Gas Natural vuelve a mirar a EdP para intentar crear el gigante energético ibérico

Isidro Fainé, presidente de Gas Natural. / AFP
Isidro Fainé, presidente de Gas Natural. / AFP

La eléctrica lusa que lidera el mercado asturiano y la firma que preside Isidro Fainé darían lugar al mayor grupo europeo

S. BAQUEDANO GIJÓN.

Vuelve a haber un 'run-run' en el mercado apuntando a una posible fusión entre Gas Natural Fenosa y EdP, líder del sector eléctrico en Asturias. En el mes de julio, ambas empresas lo negaron. Ayer, ambas declinaron pronunciarse sobre este asunto a raíz de la noticia que avanzaba un medio económico sobre los contactos producidos recientemente entre Isidro Fainé y el primer accionista de EdP en China.

EdP está participada en casi un 25%, a través de varias sociedades, por el Gobierno chino.

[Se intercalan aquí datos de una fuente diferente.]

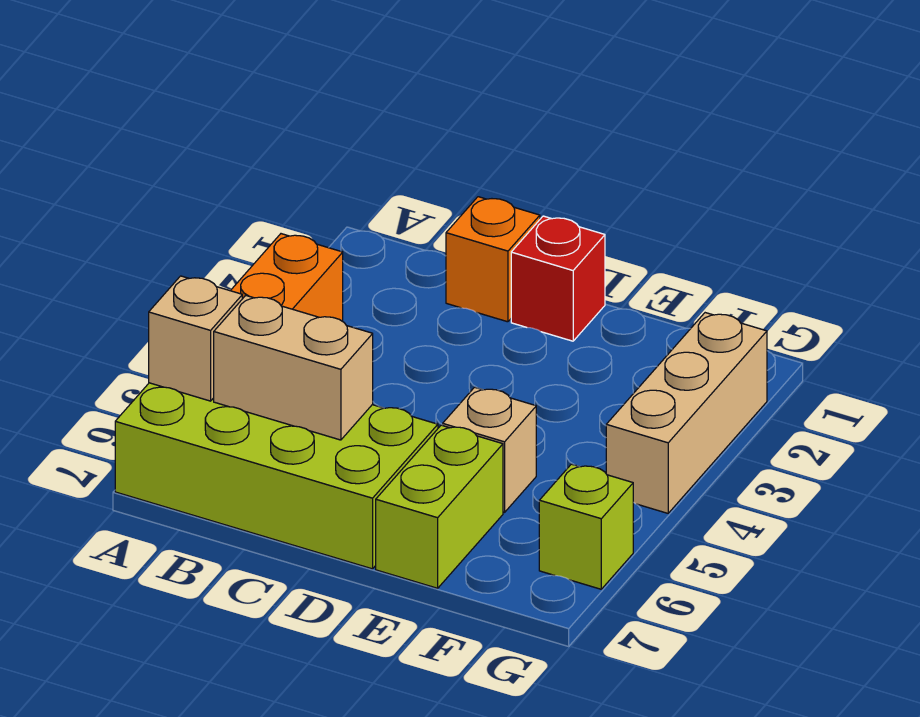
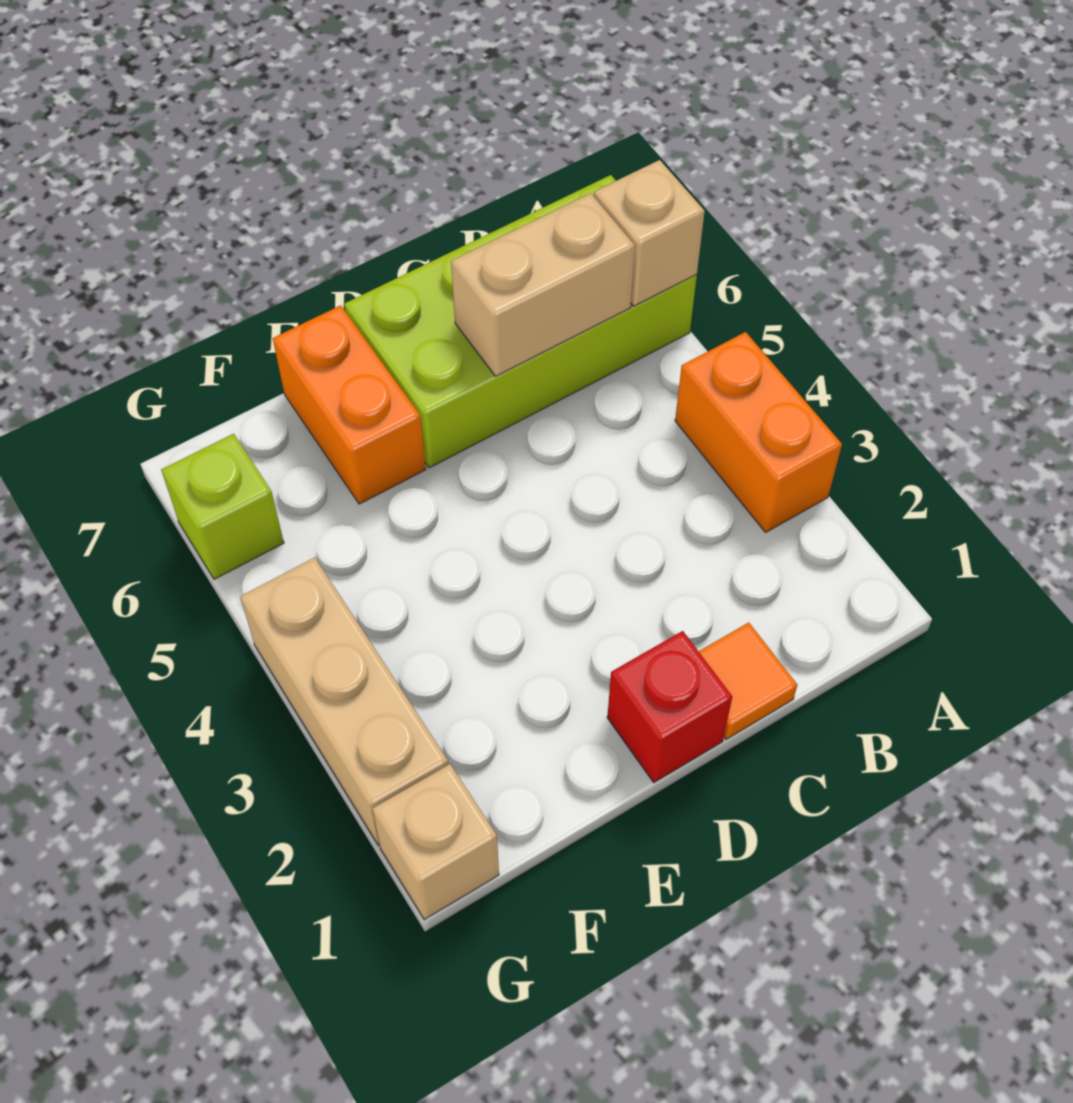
orange 1x1 brick [446,197,540,322] -> orange 1x1 tile [699,623,797,739]
tan 1x1 brick [443,387,536,512] -> tan 1x1 brick moved to [372,764,499,920]
lime 1x2 brick [376,425,503,588] -> orange 1x2 brick [273,305,426,504]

El 21,3% de esa participación la tiene el fondo CWE Investment, propiedad a su vez del gigante estatal China Three Gorges, mientras que otro 3,02 % lo tiene el grupo CNIC (China Ningbo International Cooperation).

El Gobierno chino se convirtió en primer accionista de EdP en 2011, en el proceso de privatización de la empresa, como parte del plan de reestructuración de la economía lusa.

Al parecer, Isidro Fainé, que la próxima semana cumple su primer año como presidente de Gas Natural Fenosa, sondea varias posibilidades para reforzar a la empresa en territorio europeo dentro del baile empresarial de fusiones, compras y alianzas que podría darse en los próximos meses en la UE.

Gas Natural Fenosa y EdP formarían un gigante del sector energético no solo de España, sino de Europa. Las cifras de una hipotética fusión tendría como resultado un conglomerado valorado en unos 30.000 millones de euros, superior a los 21.800 millones que capitaliza Endesa, pero aún inferior a los 43.700 millones de Iberdrola. Ambas compañías apenas se solapan, más cuando EdP se centra en energías renovables, como eólica y solar, mientras Gas Natural Fenosa se centra en la actividad gasista.

En Asturias, ambas firmas tienen centrales térmicas. EdP cuenta con la de Soto de Ribera y la de Aboño, en las que recientemente ha invertido más de cien millones de euros en la instalación de sendas desnitrificadoras. De esta forma, ambas centrales reducirán entre un 80 y un 90% los gases contaminantes. Sin la reducción de emisiones contaminantes que implica el funcionamiento de la desnitrificadora, ambas centrales estarían fuera de la norma europea y se verían obligadas a cerrar. Gas Natural cuenta con dos grupos de carbón en Soto de la Barca (Tineo), pero de momento no ha anunciado ninguna inversión para reducir emisiones. De no hacerlo supondría llevar la térmica al cierre.

En cualquier caso, esta hipotética operación entre Gas Natural y EdP no sería sencilla. Se necesita el visto bueno de las autoridades y los organismos de Competencia, y para financiar la operación haría falta nuevo capital o bien una segunda vía que pasaría por la participación que posee Criteria en la energética española, un paquete del 24% y valorado a precios de mercado en cerca de 4.900 millones de euros.